WHAT THE EXERCISE ASKS: Repeat the records below verbatim.

DATASET RECORDS:
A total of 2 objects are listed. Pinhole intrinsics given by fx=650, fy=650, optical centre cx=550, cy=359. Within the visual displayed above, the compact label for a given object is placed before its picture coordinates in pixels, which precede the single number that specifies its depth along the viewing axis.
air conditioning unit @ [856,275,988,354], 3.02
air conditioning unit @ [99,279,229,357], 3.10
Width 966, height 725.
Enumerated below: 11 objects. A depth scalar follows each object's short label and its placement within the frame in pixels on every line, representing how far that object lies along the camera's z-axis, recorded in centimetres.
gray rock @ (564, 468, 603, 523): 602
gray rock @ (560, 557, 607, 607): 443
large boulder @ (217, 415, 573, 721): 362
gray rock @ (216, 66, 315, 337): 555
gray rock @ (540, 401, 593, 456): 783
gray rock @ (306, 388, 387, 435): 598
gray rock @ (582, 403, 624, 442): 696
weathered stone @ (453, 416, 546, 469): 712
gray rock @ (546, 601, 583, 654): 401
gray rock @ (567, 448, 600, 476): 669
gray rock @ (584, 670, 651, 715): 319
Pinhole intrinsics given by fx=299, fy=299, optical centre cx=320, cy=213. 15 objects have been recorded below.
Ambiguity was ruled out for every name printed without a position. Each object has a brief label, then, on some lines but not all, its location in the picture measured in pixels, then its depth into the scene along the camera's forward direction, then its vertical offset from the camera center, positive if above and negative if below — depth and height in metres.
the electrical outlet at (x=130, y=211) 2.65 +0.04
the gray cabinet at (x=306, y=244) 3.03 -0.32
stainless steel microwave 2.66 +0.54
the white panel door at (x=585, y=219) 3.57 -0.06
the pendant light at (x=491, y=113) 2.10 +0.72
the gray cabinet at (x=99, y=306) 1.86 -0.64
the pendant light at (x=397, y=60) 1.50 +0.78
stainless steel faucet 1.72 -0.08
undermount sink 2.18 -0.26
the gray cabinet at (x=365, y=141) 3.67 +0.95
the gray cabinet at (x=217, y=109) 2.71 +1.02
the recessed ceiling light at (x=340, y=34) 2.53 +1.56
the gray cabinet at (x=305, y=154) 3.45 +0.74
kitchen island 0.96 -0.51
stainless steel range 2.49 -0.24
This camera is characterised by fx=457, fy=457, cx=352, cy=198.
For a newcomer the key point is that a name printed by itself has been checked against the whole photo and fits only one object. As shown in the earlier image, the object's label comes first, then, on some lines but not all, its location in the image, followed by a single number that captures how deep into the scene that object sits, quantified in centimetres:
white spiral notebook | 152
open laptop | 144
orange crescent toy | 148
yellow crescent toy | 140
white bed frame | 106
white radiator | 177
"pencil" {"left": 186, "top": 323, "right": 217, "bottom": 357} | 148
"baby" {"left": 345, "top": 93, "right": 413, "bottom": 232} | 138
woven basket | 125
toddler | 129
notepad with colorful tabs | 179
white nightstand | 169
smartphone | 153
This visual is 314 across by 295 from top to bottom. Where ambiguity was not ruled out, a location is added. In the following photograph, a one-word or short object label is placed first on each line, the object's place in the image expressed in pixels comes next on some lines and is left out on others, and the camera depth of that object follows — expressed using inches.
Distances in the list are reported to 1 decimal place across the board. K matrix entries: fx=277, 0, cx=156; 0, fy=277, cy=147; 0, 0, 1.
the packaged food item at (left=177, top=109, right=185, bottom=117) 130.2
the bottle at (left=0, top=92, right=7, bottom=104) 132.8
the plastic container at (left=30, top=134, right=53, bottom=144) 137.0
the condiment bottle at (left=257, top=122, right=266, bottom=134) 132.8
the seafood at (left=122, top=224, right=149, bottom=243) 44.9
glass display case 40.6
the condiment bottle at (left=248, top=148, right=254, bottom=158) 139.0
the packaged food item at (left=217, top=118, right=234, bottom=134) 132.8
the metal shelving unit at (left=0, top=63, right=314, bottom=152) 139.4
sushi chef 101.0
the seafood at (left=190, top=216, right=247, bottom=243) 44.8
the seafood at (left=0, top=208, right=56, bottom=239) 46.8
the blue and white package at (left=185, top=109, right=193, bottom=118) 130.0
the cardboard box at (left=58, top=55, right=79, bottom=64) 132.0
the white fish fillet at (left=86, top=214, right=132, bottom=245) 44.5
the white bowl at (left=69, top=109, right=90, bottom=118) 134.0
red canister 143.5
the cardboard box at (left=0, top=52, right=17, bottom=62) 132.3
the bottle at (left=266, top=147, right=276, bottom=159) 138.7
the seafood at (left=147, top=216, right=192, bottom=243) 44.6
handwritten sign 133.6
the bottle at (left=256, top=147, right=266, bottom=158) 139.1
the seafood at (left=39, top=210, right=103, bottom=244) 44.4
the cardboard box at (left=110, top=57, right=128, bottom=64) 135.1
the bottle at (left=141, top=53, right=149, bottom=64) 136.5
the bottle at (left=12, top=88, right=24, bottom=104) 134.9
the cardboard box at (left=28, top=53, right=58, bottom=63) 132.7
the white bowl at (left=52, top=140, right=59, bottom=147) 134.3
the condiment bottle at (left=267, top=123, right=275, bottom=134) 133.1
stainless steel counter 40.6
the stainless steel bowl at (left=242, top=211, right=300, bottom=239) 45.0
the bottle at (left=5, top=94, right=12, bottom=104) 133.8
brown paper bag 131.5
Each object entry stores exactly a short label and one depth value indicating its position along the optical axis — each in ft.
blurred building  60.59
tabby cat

SOLUTION TO THE EXERCISE:
A total of 2 objects are listed. Pinhole intrinsics given by fx=650, fy=650, optical centre cx=550, cy=359. Within the visual displayed above, the compact label for a given object is placed before its picture coordinates in pixels, which precede the single number that specifies its depth along the viewing axis.
air conditioning unit @ [856,275,988,354], 3.02
air conditioning unit @ [99,279,229,357], 3.10
Width 966, height 725.
Enumerated below: 11 objects. A depth scalar follows each object's short label and its placement within the frame in pixels on every line, representing how far that object lies along the camera's z-axis, recorded in centimetres.
gray rock @ (564, 468, 603, 523): 602
gray rock @ (560, 557, 607, 607): 443
large boulder @ (217, 415, 573, 721): 362
gray rock @ (216, 66, 315, 337): 555
gray rock @ (540, 401, 593, 456): 783
gray rock @ (306, 388, 387, 435): 598
gray rock @ (582, 403, 624, 442): 696
weathered stone @ (453, 416, 546, 469): 712
gray rock @ (546, 601, 583, 654): 401
gray rock @ (567, 448, 600, 476): 669
gray rock @ (584, 670, 651, 715): 319
Pinhole intrinsics given by fx=299, fy=299, optical centre cx=320, cy=213. 15 objects have been recorded below.
Ambiguity was ruled out for every name printed without a position. Each object has a brief label, then, on some lines but not all, its location in the picture measured in pixels, then its depth into the scene along the camera's forward direction, then its vertical offset from the camera center, positive if above and negative if below — depth and height in metres.
the electrical outlet at (x=130, y=211) 2.65 +0.04
the gray cabinet at (x=306, y=244) 3.03 -0.32
stainless steel microwave 2.66 +0.54
the white panel door at (x=585, y=219) 3.57 -0.06
the pendant light at (x=491, y=113) 2.10 +0.72
the gray cabinet at (x=99, y=306) 1.86 -0.64
the pendant light at (x=397, y=60) 1.50 +0.78
stainless steel faucet 1.72 -0.08
undermount sink 2.18 -0.26
the gray cabinet at (x=365, y=141) 3.67 +0.95
the gray cabinet at (x=217, y=109) 2.71 +1.02
the recessed ceiling light at (x=340, y=34) 2.53 +1.56
the gray cabinet at (x=305, y=154) 3.45 +0.74
kitchen island 0.96 -0.51
stainless steel range 2.49 -0.24
This camera is characterised by fx=457, fy=457, cx=352, cy=198.
For a newcomer the key point is that a name printed by itself has been checked against the whole photo and fits only one object. As shown in the earlier image, the object's label comes first, then, on some lines but not all, its location in the image, followed by a single number that captures how deep into the scene that object sits, quantified in centimetres:
white spiral notebook | 152
open laptop | 144
orange crescent toy | 148
yellow crescent toy | 140
white bed frame | 106
white radiator | 177
"pencil" {"left": 186, "top": 323, "right": 217, "bottom": 357} | 148
"baby" {"left": 345, "top": 93, "right": 413, "bottom": 232} | 138
woven basket | 125
toddler | 129
notepad with colorful tabs | 179
white nightstand | 169
smartphone | 153
This visual is 314 across by 295 from top to bottom. Where ambiguity was not ruled out, a location is added. In the following photograph, a one-word or short object label is placed first on each line, the object's place in the image expressed in pixels comes next on some lines and is left out on others, and the camera depth of that object follows — expressed using inches.
Distances in the list are reported to 1 decimal place across the board. K matrix entries: fx=277, 0, cx=156; 0, fy=277, cy=147; 0, 0, 1.
the packaged food item at (left=177, top=109, right=185, bottom=117) 130.2
the bottle at (left=0, top=92, right=7, bottom=104) 132.8
the plastic container at (left=30, top=134, right=53, bottom=144) 137.0
the condiment bottle at (left=257, top=122, right=266, bottom=134) 132.8
the seafood at (left=122, top=224, right=149, bottom=243) 44.9
glass display case 40.6
the condiment bottle at (left=248, top=148, right=254, bottom=158) 139.0
the packaged food item at (left=217, top=118, right=234, bottom=134) 132.8
the metal shelving unit at (left=0, top=63, right=314, bottom=152) 139.4
sushi chef 101.0
the seafood at (left=190, top=216, right=247, bottom=243) 44.8
the seafood at (left=0, top=208, right=56, bottom=239) 46.8
the blue and white package at (left=185, top=109, right=193, bottom=118) 130.0
the cardboard box at (left=58, top=55, right=79, bottom=64) 132.0
the white fish fillet at (left=86, top=214, right=132, bottom=245) 44.5
the white bowl at (left=69, top=109, right=90, bottom=118) 134.0
red canister 143.5
the cardboard box at (left=0, top=52, right=17, bottom=62) 132.3
the bottle at (left=266, top=147, right=276, bottom=159) 138.7
the seafood at (left=147, top=216, right=192, bottom=243) 44.6
handwritten sign 133.6
the bottle at (left=256, top=147, right=266, bottom=158) 139.1
the seafood at (left=39, top=210, right=103, bottom=244) 44.4
the cardboard box at (left=110, top=57, right=128, bottom=64) 135.1
the bottle at (left=141, top=53, right=149, bottom=64) 136.5
the bottle at (left=12, top=88, right=24, bottom=104) 134.9
the cardboard box at (left=28, top=53, right=58, bottom=63) 132.7
the white bowl at (left=52, top=140, right=59, bottom=147) 134.3
the condiment bottle at (left=267, top=123, right=275, bottom=134) 133.1
stainless steel counter 40.6
the stainless steel bowl at (left=242, top=211, right=300, bottom=239) 45.0
the bottle at (left=5, top=94, right=12, bottom=104) 133.8
brown paper bag 131.5
Each object entry stores exactly a short label and one depth value indicating its position along the optical axis — each in ft.
blurred building  60.59
tabby cat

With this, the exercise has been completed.